## [Task to carry out]
Find the line containing "gone: wall_art (no. 1 from left)" in the records below. Copy exactly that line and each one after it, ending at the line containing "brown-coloured_sprinkling_can (no. 1 from left)", and nothing more.

• • • • •

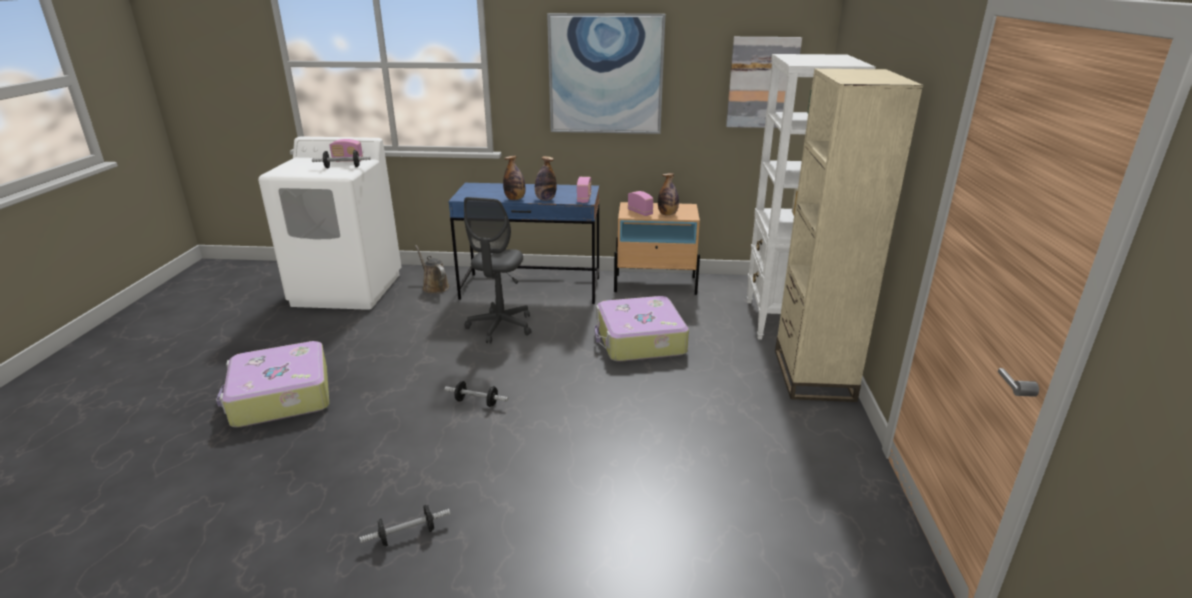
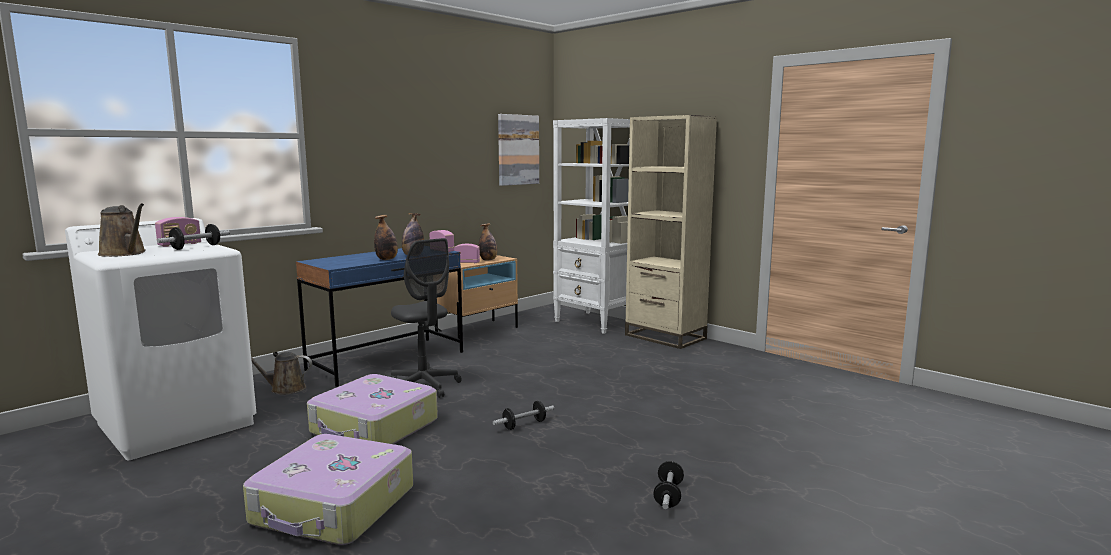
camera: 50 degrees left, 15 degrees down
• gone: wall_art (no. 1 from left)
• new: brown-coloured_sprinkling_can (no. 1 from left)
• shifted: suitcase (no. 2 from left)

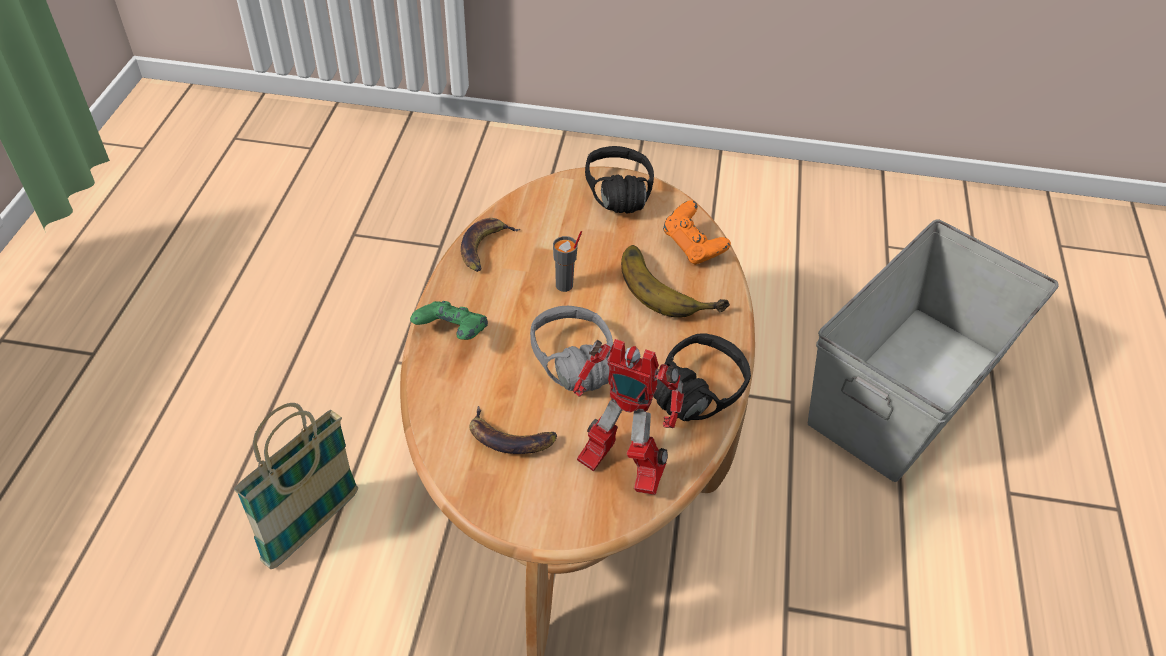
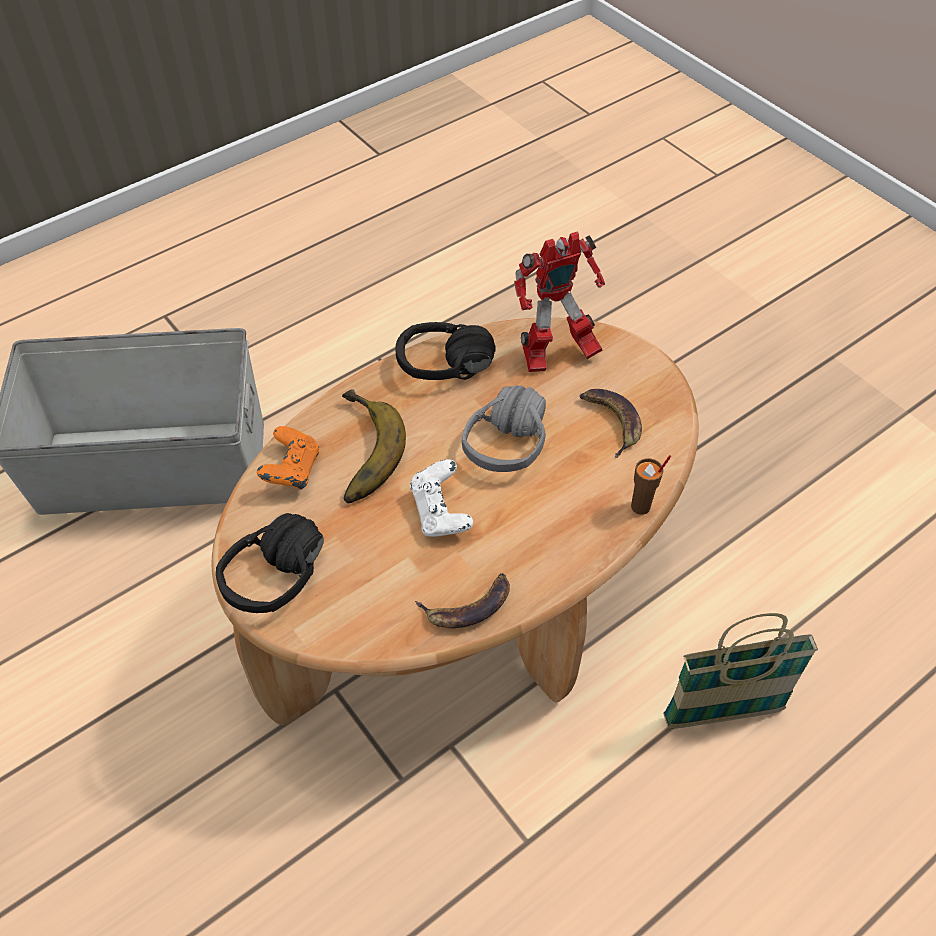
camera: 135 degrees left, 5 degrees up
• gone: greenish_gamepad
• new: brown-coloured_small_cup
• swapped: gray_small_cup to white_gamepad
• rotated: robot_figure 90 degrees clockwise

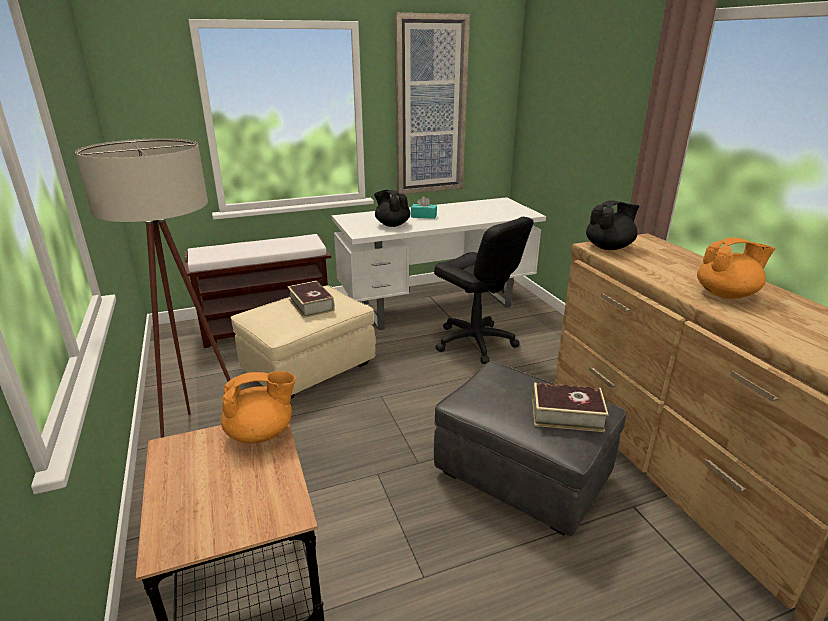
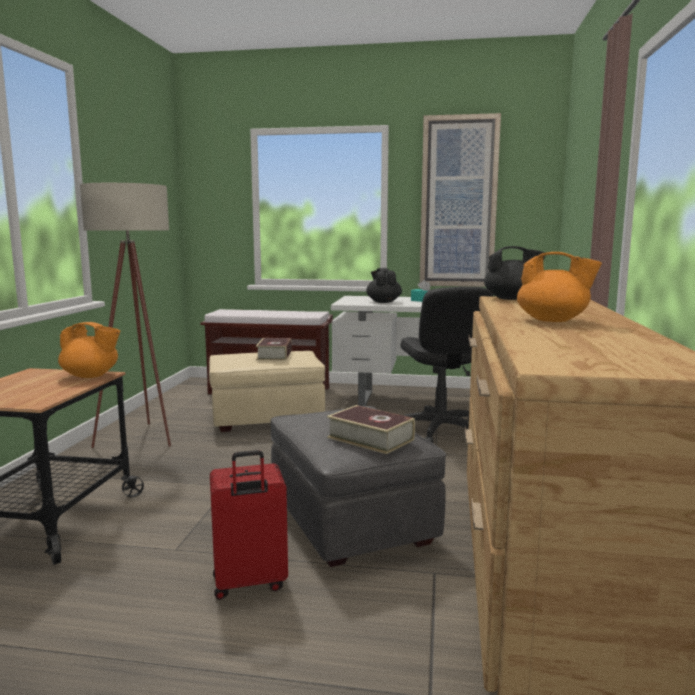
camera: 30 degrees right, 15 degrees down
• new: red-coloured_suitcase

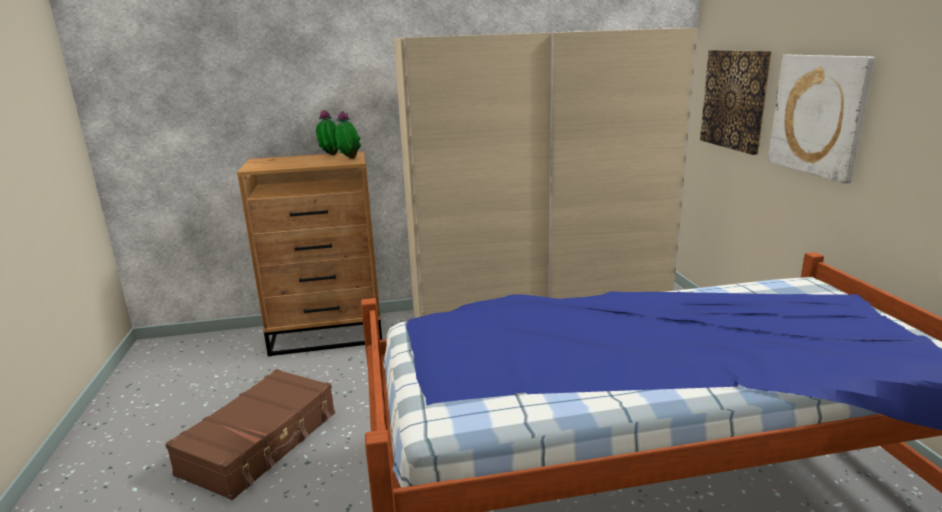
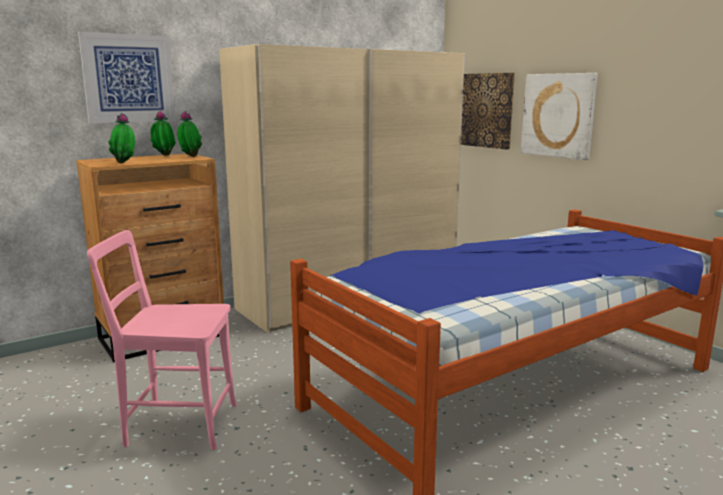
camera: 25 degrees left, 5 degrees down
• new: wall_art (no. 1 from left)
• new: plant_in_a_pot (no. 1 from left)
• swapped: brown-coloured_suitcase to pink_plain_chair

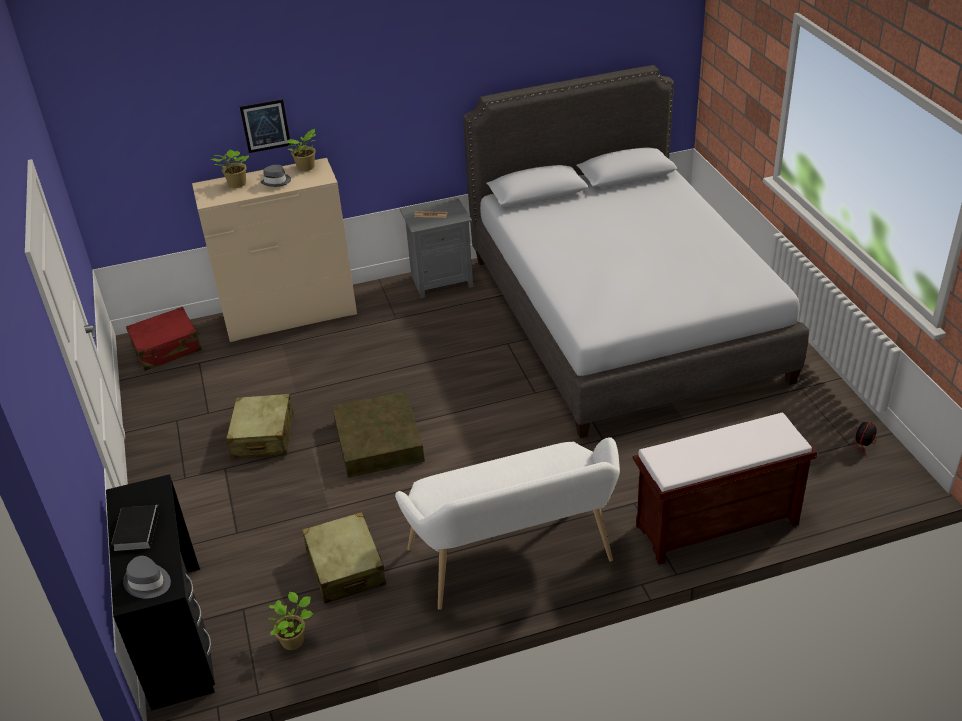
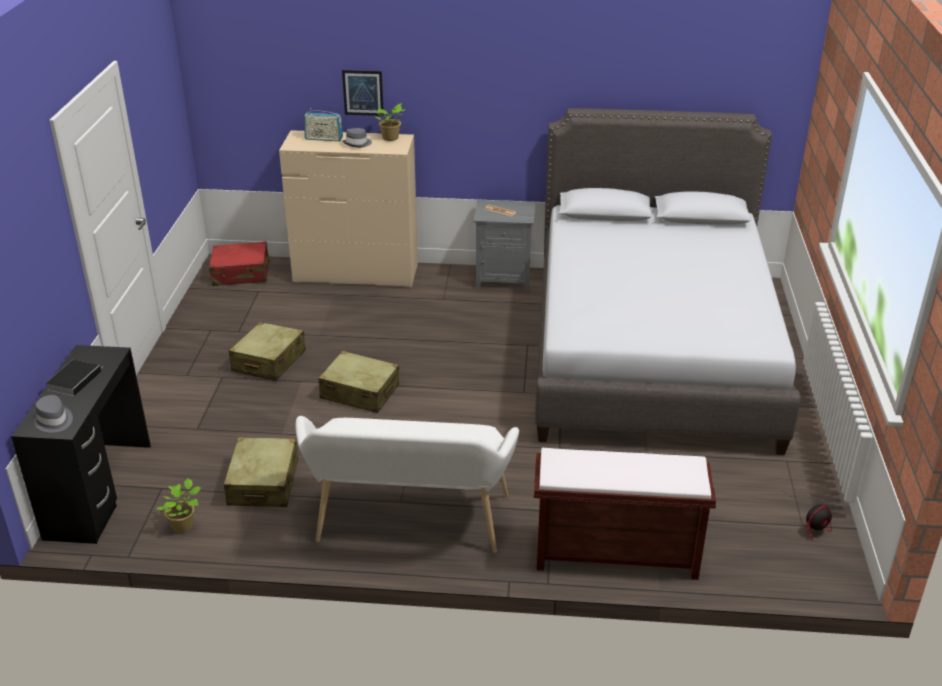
camera: 20 degrees right, 5 degrees down
• swapped: plant_in_a_pot (no. 1 from left) to radio_receiver
• swapped: brown-coloured_storage_container to sand-coloured_suitcase (no. 3 from left)

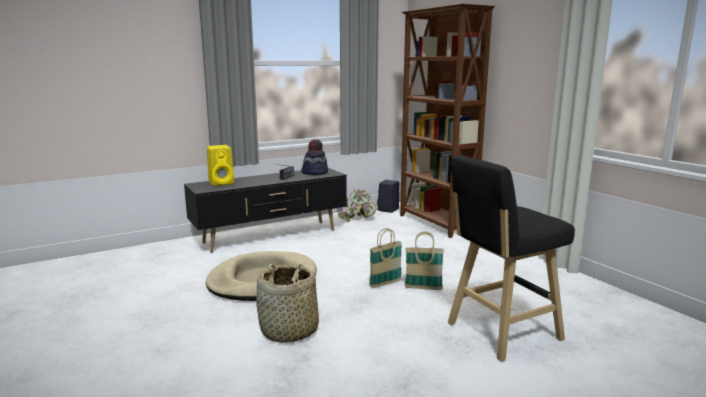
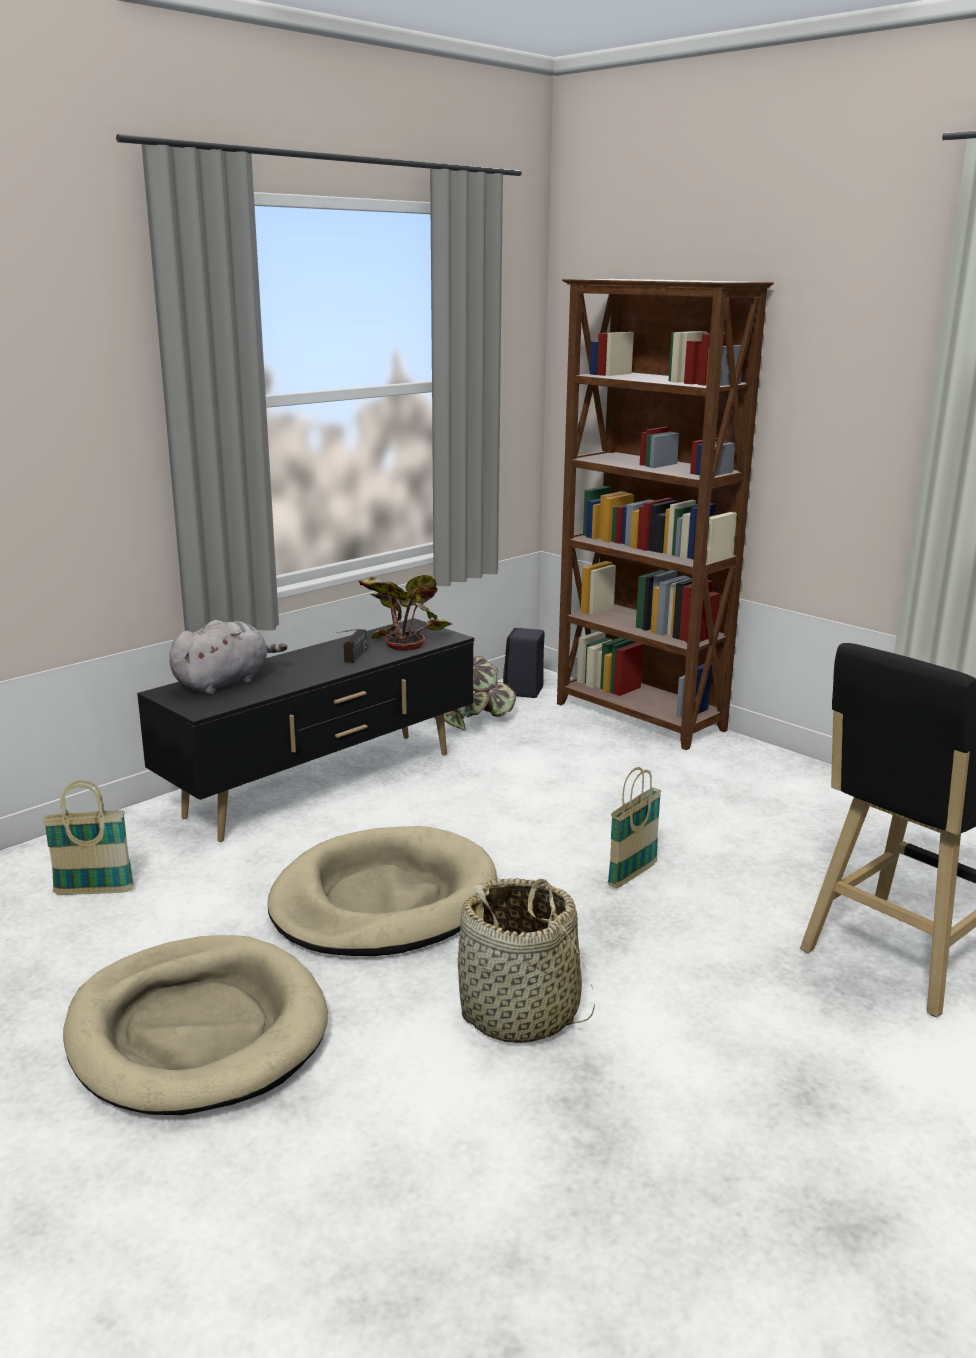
camera: 15 degrees left, 5 degrees up
• new: sand-coloured_pet_bed (no. 1 from left)
• shifted: basket (no. 3 from left in the first image) to basket (no. 1 from left)
• swapped: yellow_speaker to gray_plush_toy
• swapped: clothing_hat to plant_in_a_pot (no. 1 from left)

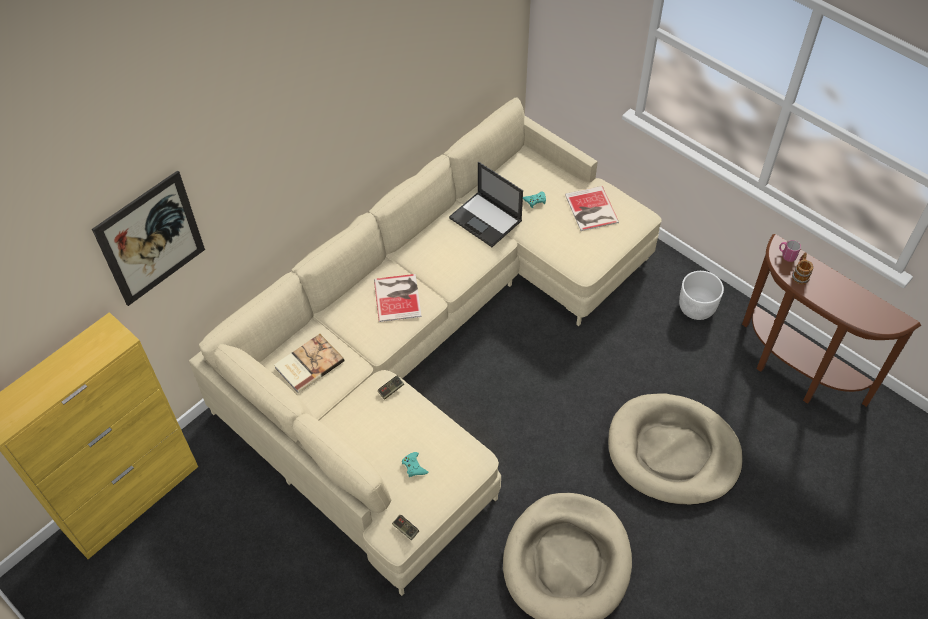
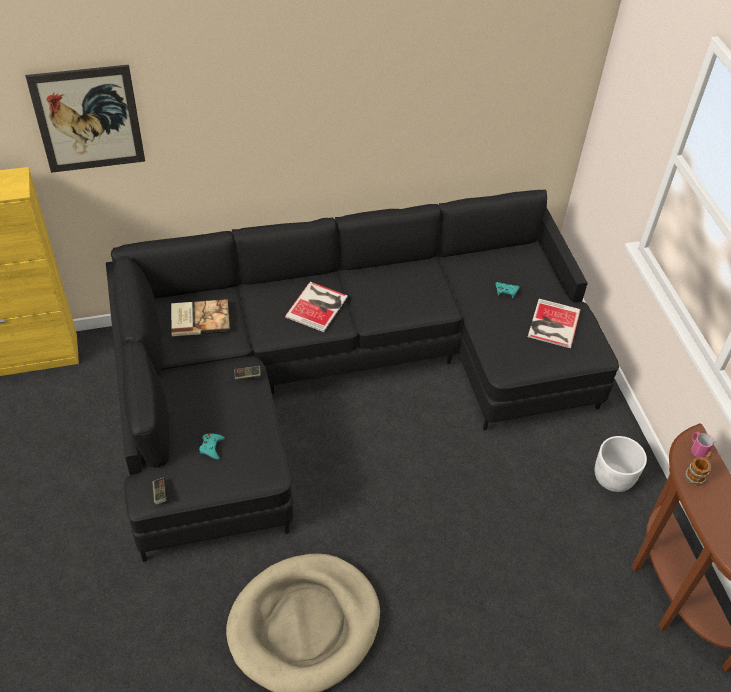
camera: 30 degrees right, 5 degrees down
• gone: notebook_computer
• gone: sand-coloured_pet_bed (no. 2 from left)
• repainted: sand-coloured_settee to blackish_settee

• • • • •

## [Problem solution]
• gone: wall_art (no. 1 from left)
• new: brown-coloured_sprinkling_can (no. 1 from left)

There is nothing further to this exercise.